··· Excerpt
Interesting. Thank you @austin.valle
I hadn’t clocked the “this only works for state” problem, but good news! That’s the data (the result of my CRUD operations) which I’m trying to get. So… Maybe no problem?
I wound up with this in my project’s internal/json package:
// ValueTo converts a tftypes.Value to JSON bytes, handling all Terraform types.
// This reverses what tftypes.ValueFromJSON does.
func ValueTo(val tftypes.Value) ([]byte, error) {
// Convert the tftypes.Value to a generic Go value
goVal, err := tftypesToGoValue(val)
if err != nil {
return nil, fmt.Errorf("converting tftypes.Value to go value: %w", err)
}
// Marshal to JSON
data, err := json.Marshal(goVal)
if err != nil {
return nil, fmt.Errorf("marshaling to json: %w", err)
}
return data, nil
}
// tftypesToGoValue recursively converts a tftypes.Value to a Go value
// that can be JSON-marshaled.
func tftypesToGoValue(val tftypes.Value) (interface{}, error) {
// Handle null values
if val.IsNull() {
return nil, nil
}
// Handle unknown values (not representable in JSON)
if !val.IsKnown() {
return nil, fmt.Errorf("cannot convert unknown value to JSON")
}
// Get the type to determine how to handle the value
typ := val.Type()
// Try to handle as primitives first by attempting conversions
var s string
if err := val.As(&s); err == nil {
return s, nil
}
var n *big.Float
if err := val.As(&n); err == nil {
if n == nil {
return nil, nil
}
f, _ := n.Float64()
return f, nil
}
var b bool
if err := val.As(&b); err == nil {
return b, nil
}
// Handle collection types
switch typ.(type) {
case tftypes.List:
return convertList(val)
case tftypes.Set:
return convertSet(val)
case tftypes.Tuple:
return convertTuple(val)
case tftypes.Map:
return convertMap(val)
case tftypes.Object:
return convertObject(val)
default:
return nil, fmt.Errorf("unsupported type: %T", typ)
}
}
func convertList(val tftypes.Value) (interface{}, error) {
var values []tftypes.Value
if err := val.As(&values); err != nil {
return nil, fmt.Errorf("converting list: %w", err)
}
result := make([]interface{}, len(values))
for i, v := range values {
goVal, err := tftypesToGoValue(v)
if err != nil {
return nil, fmt.Errorf("converting list element %d: %w", i, err)
}
result[i] = goVal
}
return result, nil
}
func convertSet(val tftypes.Value) (interface{}, error) {
var values []tftypes.Value
if err := val.As(&values); err != nil {
return nil, fmt.Errorf("converting set: %w", err)
}
result := make([]interface{}, len(values))
for i, v := range values {
goVal, err := tftypesToGoValue(v)
······
··· Material provided
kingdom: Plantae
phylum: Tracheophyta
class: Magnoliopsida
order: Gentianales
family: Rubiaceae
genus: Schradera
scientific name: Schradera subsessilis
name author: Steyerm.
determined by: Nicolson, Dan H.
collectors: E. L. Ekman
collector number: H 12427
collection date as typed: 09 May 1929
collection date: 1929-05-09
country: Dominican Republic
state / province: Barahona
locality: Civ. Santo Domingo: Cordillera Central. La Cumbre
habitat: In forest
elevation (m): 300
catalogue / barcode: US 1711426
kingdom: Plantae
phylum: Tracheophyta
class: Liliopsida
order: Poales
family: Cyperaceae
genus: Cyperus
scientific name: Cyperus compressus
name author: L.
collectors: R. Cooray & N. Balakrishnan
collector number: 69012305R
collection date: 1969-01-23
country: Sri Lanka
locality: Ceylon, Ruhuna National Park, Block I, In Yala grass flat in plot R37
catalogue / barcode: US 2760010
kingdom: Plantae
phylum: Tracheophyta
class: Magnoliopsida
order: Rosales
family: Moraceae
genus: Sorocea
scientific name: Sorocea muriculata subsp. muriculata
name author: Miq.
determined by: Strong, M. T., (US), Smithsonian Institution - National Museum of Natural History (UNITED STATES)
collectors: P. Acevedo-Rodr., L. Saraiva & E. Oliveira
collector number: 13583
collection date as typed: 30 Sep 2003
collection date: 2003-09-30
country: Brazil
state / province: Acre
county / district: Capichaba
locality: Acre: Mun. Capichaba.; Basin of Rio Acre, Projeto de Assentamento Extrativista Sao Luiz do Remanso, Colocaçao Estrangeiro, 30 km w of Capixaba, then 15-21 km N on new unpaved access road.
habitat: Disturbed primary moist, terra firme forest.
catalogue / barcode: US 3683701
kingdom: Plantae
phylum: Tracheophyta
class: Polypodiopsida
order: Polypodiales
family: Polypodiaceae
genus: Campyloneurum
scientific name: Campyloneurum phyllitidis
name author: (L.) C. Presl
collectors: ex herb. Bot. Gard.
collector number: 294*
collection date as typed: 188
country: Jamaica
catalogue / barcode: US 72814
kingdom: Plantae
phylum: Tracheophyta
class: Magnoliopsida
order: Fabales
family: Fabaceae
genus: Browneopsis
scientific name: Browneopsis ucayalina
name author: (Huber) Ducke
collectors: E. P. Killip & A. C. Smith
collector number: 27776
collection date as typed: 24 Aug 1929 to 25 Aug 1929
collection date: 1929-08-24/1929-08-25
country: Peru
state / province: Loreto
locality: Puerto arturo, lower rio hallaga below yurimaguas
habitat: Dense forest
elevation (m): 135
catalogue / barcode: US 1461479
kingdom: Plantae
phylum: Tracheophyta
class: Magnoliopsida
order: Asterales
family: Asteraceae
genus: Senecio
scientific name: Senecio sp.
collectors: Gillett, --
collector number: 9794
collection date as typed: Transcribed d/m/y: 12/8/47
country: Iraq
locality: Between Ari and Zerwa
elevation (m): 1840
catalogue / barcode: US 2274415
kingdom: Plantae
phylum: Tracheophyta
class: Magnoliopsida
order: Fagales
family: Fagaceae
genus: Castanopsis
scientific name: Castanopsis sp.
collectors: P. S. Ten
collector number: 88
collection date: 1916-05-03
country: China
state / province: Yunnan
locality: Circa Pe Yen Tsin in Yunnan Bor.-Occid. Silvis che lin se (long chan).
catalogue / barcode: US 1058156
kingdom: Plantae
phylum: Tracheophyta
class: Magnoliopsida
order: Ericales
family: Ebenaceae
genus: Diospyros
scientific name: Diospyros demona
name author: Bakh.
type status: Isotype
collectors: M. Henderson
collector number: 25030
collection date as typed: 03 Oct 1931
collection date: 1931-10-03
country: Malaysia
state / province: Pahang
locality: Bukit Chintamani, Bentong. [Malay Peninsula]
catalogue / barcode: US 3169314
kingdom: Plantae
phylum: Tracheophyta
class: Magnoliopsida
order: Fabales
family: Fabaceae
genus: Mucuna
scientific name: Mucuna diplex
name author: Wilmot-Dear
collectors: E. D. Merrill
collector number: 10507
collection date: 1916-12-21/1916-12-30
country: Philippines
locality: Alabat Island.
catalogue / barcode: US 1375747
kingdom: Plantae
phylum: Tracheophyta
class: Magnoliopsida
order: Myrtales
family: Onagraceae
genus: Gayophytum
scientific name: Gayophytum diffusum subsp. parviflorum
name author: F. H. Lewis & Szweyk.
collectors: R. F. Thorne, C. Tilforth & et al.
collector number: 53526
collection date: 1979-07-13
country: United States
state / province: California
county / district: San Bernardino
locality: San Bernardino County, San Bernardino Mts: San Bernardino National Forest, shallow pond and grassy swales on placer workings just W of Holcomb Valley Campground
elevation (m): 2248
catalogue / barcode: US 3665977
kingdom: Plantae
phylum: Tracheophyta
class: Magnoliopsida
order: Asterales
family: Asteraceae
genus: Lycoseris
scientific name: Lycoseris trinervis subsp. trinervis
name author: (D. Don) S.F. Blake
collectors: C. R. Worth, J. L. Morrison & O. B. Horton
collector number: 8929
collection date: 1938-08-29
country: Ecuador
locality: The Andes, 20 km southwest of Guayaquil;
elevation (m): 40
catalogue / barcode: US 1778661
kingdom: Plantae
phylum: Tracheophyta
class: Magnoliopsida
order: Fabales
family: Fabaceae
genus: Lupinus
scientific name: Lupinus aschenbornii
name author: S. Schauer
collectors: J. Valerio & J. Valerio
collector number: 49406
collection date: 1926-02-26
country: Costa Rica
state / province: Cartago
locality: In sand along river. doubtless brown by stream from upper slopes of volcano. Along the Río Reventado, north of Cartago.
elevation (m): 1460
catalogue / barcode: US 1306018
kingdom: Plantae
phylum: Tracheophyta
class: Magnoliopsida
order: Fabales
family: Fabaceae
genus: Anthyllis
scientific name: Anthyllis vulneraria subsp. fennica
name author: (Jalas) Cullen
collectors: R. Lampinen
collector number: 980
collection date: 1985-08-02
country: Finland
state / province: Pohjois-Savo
······
▸ **Work to complete**: Write the next part of the forum post on converting Terraform values to JSON, beginning immediately after its final line of code.

▸ **Response for this exercise**:
if err != nil {
return nil, fmt.Errorf("converting set element %d: %w", i, err)
}
result[i] = goVal
}
return result, nil
}
func convertTuple(val tftypes.Value) (interface{}, error) {
var values []tftypes.Value
if err := val.As(&values); err != nil {
return nil, fmt.Errorf("converting tuple: %w", err)
}
result := make([]interface{}, len(values))
for i, v := range values {
goVal, err := tftypesToGoValue(v)
if err != nil {
return nil, fmt.Errorf("converting tuple element %d: %w", i, err)
}
result[i] = goVal
}
return result, nil
}
func convertMap(val tftypes.Value) (interface{}, error) {
var values map[string]tftypes.Value
if err := val.As(&values); err != nil {
return nil, fmt.Errorf("converting map: %w", err)
}
result := make(map[string]interface{}, len(values))
for k, v := range values {
goVal, err := tftypesToGoValue(v)
if err != nil {
return nil, fmt.Errorf("converting map value for key %q: %w", k, err)
}
result[k] = goVal
}
return result, nil
}
func convertObject(val tftypes.Value) (interface{}, error) {
var values map[string]tftypes.Value
if err := val.As(&values); err != nil {
return nil, fmt.Errorf("converting object: %w", err)
}
result := make(map[string]interface{}, len(values))
for k, v := range values {
goVal, err := tftypesToGoValue(v)
if err != nil {
return nil, fmt.Errorf("converting object attribute %q: %w", k, err)
}
result[k] = goVal
}
return result, nil
}
Given the simple problem statement of “I want to fill config/plan/state as required and then run my CRUD methods”, I’m starting to wonder if I shouldn’t have just learned to use the provider plugin protocol rather than inventing my own nonsense.